The Key of a Track can have an important effect on its emotional impact. Choosing whether to use a Major or Minor scale will determine which notes sound “in key” and will define how you write the elements of your track.
Music in a Major key is traditionally associated with feelings of happiness, celebration and jubilance, while music in a Minor key is often described as sad, melancholic or brooding. One explanation for these emotional associations has been that we’ve become “musically conditioned” by listening to famous songs such as the Happy Birthday song (in a Major key) and the Funeral March (in a Minor key). Another theory suggests that these Keys sound similar to the way that we sound when we experience these emotions. For example, it was found that excited speech sounded similar to music in a Major Key and that people who were talking about sadness often used the Minor Third interval.

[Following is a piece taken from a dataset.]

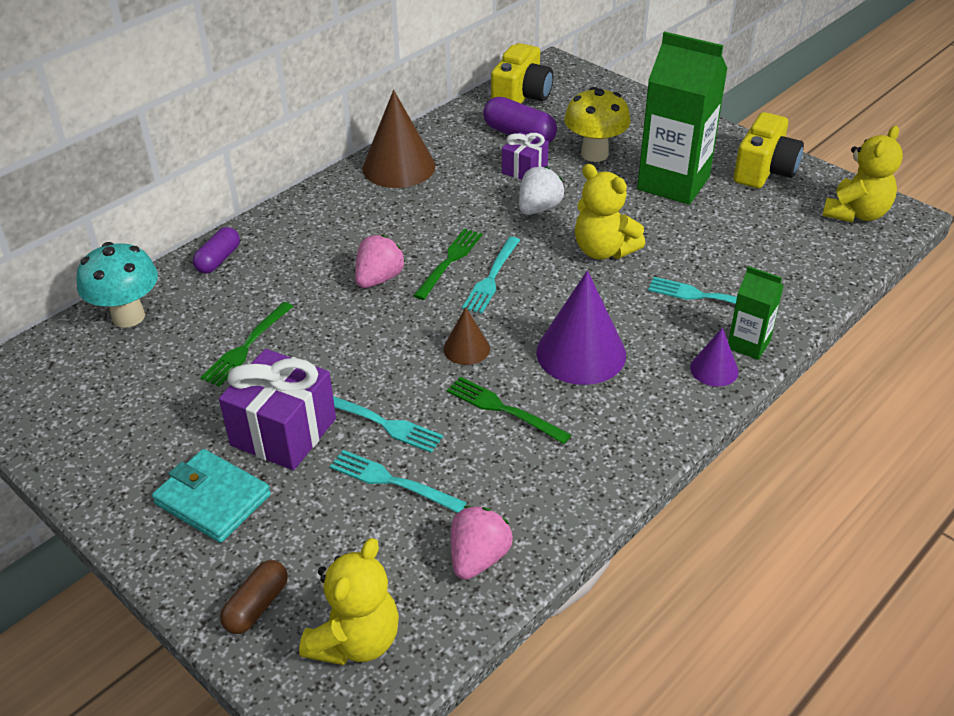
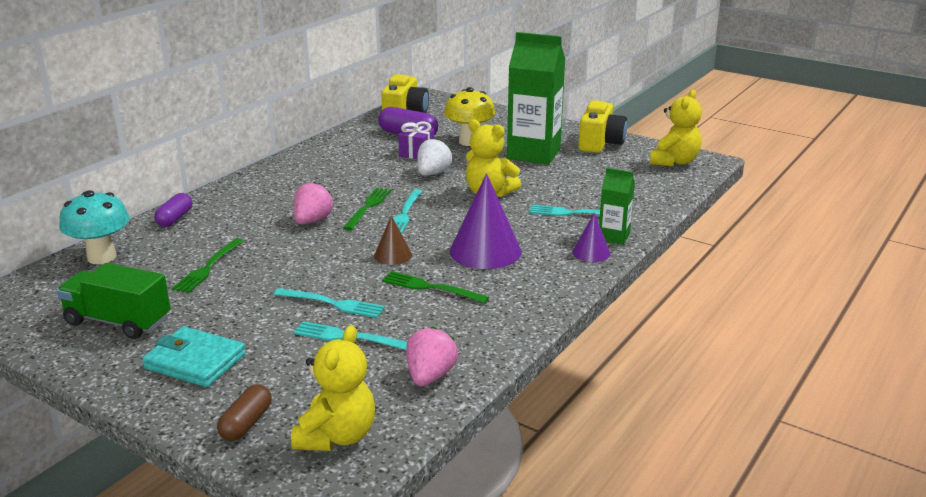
camera: 10 degrees left, 15 degrees down
purple gift [219,349,336,470] -> none
brown cone [362,90,436,188] -> none
none -> green truck [57,263,171,339]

Compare the Metallica song: Nothing Else Matters, originally recorded in a Minor Key http://www.youtube.com/watch?v=Tj75Arhq5ho and transposed into a Major Key http://vimeo.com/24938649. Transposing the song into a Major Key definitely makes it less dark and despairing. It also demonstrates that writing in a Major Key doesn’t automatically transform a song into a jubilant celebration.
There is, in fact, many examples of songs which don’t follow the traditional characterisations of the Keys. There are songs in a Major key which are brooding and Minor Key songs which are uplifting. For example, “Creep” by Radiohead is in a Major key but sounds dark and almost sinister.

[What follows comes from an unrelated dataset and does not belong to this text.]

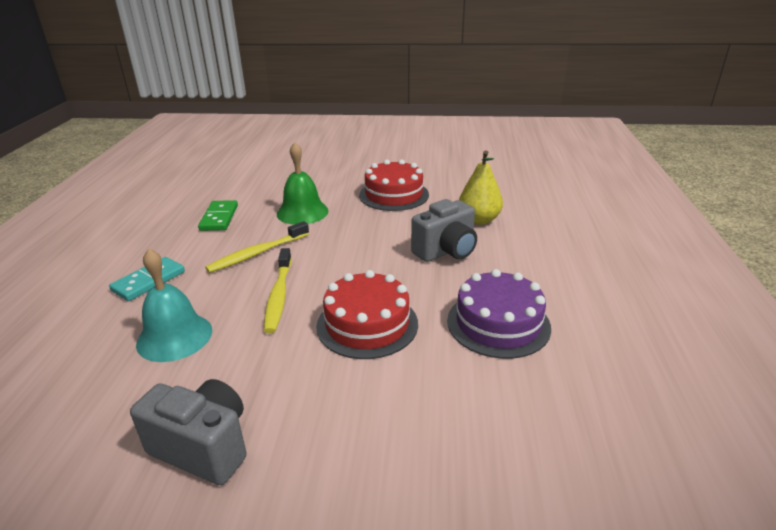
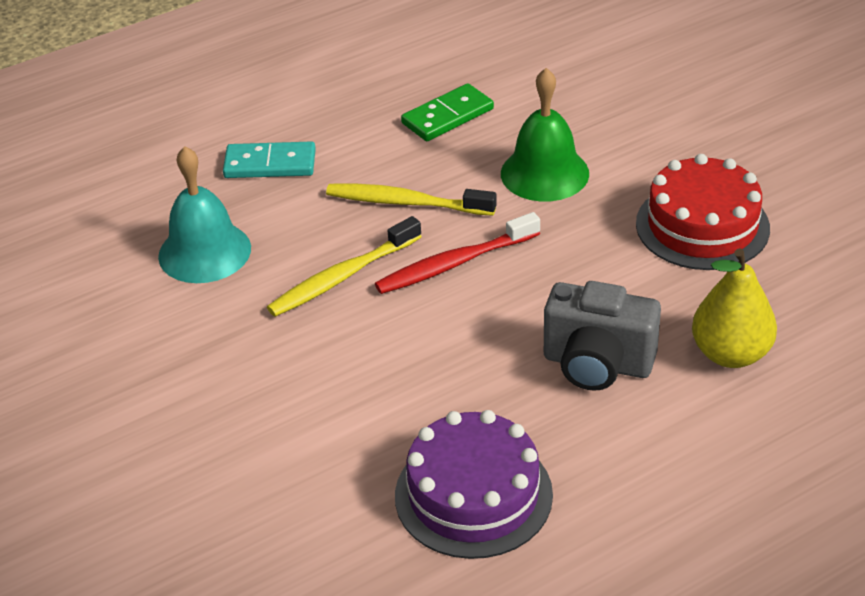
camera: 55 degrees right, 10 degrees up
grey camera [130,379,247,485] -> none
red cake [316,270,418,359] -> none
none -> red toothbrush [375,212,540,294]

As well, the history of Electronic Dance music is full of driving, uplifting tracks which are written in a Minor key. In fact, the top 10 of the Mixmag Greatest chart http://www.mixmag.net/words/news/what-is-the-greatest-dance-track-of-all-time and Beatport Top 100 http://www.beatport.com/#/top-100 showed only one track to be in a Major Key. The clear majority were in a Minor Key (using the Minor Third).
How is it, then, that Electronic Dance music has used the Minor key to make such exciting and exhilarating music. As well, why do Producers continually choose the Minor key for their tracks. There could be an element of “musical conditioning” which drives them to write tracks that sound like others in the genre. As well, there could be an excitement to writing and listening to music which goes against the musical tradition of hearing celebratory music played in a Major Key.
It’s also possible that the Minor key melodies provide a balance when played against the driving rhythms and hyped production characteristics of Dance music. In fact, maybe melodies in a Major Key make a track with these characteristics sound too overtly happy and positive.
Either way, its important to recognise how the Key of your track can guide its emotion. Your choice of a Major or Minor key impacts the Leads, Basslines, Chord Progressions and other harmonic content that you then write.
Here’s some considerations for choosing a Major or Minor Key.
1. Explicitly choose a key for your track as early as possible.
2. Choose the Key of your track within the context of your overall track.
3. Use the rules of the Scale to glue your melodies together.
4. The third note of the scale is a defining characteristic of a track’s Key.